(INPUT FOR THIS TASK)

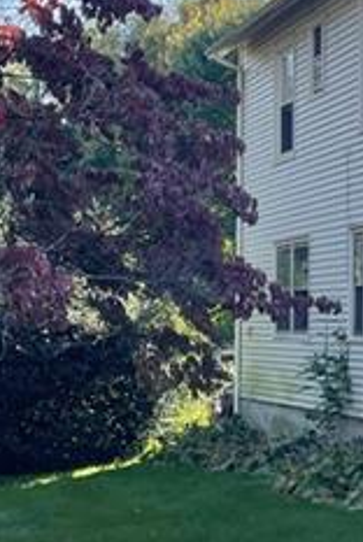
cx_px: 631
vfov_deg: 22.8
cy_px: 286
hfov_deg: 13.9
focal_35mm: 89
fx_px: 1342
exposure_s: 1/1370
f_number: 1.6
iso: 32
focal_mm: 5.1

(End INPUT FOR THIS TASK)

** TASK TO COMPLETE **
Your task is to extract the lines running from the one with "hfov_deg: 13.9" to the end of the material, inclusive, copying each exactly and adding nothing.

** ANSWER AREA **
hfov_deg: 13.9
focal_35mm: 89
fx_px: 1342
exposure_s: 1/1370
f_number: 1.6
iso: 32
focal_mm: 5.1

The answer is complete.